**СПИСОК ЗАДАНИЙ**
1. Перепишите часть текста о Фрэнсисе Пауэрсе от слов «Ежедневные допросы проводились» до слов «отпрашивался в туалет.», заменив «противником» на «соперником».
2. Откуда, согласно тексту о Фрэнсисе Пауэрсе, ему привозили классическую литературу на английском языке?

---- ТЕКСТОВЫЙ ФРАГМЕНТ

Рассказ о России Фрэнсис Пауэрс начинает со слов: «Это была красивая страна… Прямо как Вирджиния». С добротой сбитый лётчик говорит о тех, кто задерживал его на земле, – первых русских, что он встретил в своей жизни. «Они выглядели заботливыми и любопытными». По просьбе Пауэрса они давали ему воды и закурить. О советской медсестре, оказавшей ему первую помощь, американец пишет следующим образом: «Я был уверен, что взгляд, который она мне подарила, был сочувствующим, словно она поняла моё затруднительное положение и хотела помочь». Сотрудники КГБ, переправлявшие Пауэрса из Свердловска в Москву обычным пассажирским бортом, предлагали ему сладости и фрукты. 

Допросы на Лубянке Фрэнсис Пауэрс описывает не как издевательства – «не было яркого света, бьющего по глазам, стул не был неудобным», – но как тяжёлую монотонную работу, продолжавшуюся несколько десятков дней подряд. Режим дня включал достаточное количество сна, туалет, чтение книг (классическую литературу на английском языке Пауэрсу специально привозили из библиотеки МГУ). Оказывалась необходимая медицинская помощь, обеспечивалось достойное питание. Американский пилот вспоминает, что из-за внутренних переживаний он много дней не мог заставить себя принимать пищу, в связи с чем советские офицеры были готовы заказать ему всё что угодно, лишь бы Пауэрс поел. Ему также разрешили написать письма домой.

«Каждый был убеждён, что другой – чудовище». Что думал американский шпион о русских

Ежедневные допросы проводились в строго определённое время, и о них Пауэрс, не отказываясь от собственного патриотизма, рассказывает как о тяжёлой психологической схватке с умным противником. Оппонентов с уважением характеризует как профессионалов, хотя и не без удовольствия подмечает некоторые их промахи. Пауэрс упоминает следующие свои уловки: когда ему требовалась передышка, он сам задавал сотрудникам КГБ вопросы про СССР или просто отпрашивался в туалет. 

Допрос отменялся, если задержанный чувствовал себя плохо. А в один из дней Фрэнсису Пауэрсу вместо допроса была организована обзорная экскурсия по Москве. Пилот, увидевший своими глазами советскую столицу, делает в своей книге любопытное замечание: «Когда я думал о русских людях, я представлял себе бородатых мужчин и женщин в чёрных платках, как во времена Толстого. Улицы Москвы быстро развеяли это заблуждение. Хотя одежда и была гораздо более тусклой, чем в Америке, люди выглядели точно так же, как у нас».

--------
---- НАБОР ДАННЫХ

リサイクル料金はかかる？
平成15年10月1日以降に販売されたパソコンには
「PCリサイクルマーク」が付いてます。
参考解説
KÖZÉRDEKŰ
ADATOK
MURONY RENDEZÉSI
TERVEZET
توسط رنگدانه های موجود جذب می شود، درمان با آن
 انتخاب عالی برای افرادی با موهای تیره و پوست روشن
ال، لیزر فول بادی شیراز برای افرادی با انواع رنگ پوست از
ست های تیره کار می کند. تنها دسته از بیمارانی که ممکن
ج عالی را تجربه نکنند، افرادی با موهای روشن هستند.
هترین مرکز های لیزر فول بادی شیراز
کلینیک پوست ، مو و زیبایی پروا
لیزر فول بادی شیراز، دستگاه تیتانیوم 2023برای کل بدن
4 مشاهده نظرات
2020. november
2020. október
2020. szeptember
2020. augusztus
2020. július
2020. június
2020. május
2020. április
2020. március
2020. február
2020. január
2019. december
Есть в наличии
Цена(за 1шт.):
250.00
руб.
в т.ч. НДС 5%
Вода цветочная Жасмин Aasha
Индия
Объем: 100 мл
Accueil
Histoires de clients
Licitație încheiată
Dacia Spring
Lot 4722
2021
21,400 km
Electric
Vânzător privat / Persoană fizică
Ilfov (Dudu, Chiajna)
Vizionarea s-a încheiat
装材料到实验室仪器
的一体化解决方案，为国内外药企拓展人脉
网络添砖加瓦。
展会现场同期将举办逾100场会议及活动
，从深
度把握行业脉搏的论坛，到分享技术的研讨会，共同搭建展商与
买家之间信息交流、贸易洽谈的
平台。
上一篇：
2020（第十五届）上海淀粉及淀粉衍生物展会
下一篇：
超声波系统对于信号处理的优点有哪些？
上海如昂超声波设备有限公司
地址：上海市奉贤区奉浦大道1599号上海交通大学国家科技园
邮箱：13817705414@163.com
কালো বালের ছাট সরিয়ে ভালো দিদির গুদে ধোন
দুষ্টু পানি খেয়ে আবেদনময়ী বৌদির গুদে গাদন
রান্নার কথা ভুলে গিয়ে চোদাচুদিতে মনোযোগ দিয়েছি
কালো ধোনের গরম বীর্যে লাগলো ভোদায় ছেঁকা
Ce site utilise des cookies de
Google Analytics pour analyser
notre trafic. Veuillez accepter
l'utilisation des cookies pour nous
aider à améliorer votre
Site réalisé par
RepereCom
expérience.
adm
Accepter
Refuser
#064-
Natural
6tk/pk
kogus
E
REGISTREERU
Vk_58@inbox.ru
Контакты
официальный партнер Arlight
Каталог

--------

**ОТВЕТЫ К ЗАДАНИЯМ**
1.
Ежедневные допросы проводились в строго определённое время, и о них Пауэрс, не отказываясь от собственного патриотизма, рассказывает как о тяжёлой психологической схватке с умным соперником. Оппонентов с уважением характеризует как профессионалов, хотя и не без удовольствия подмечает некоторые их промахи. Пауэрс упоминает следующие свои уловки: когда ему требовалась передышка, он сам задавал сотрудникам КГБ вопросы про СССР или просто отпрашивался в туалет.

2. Из библиотеки МГУ.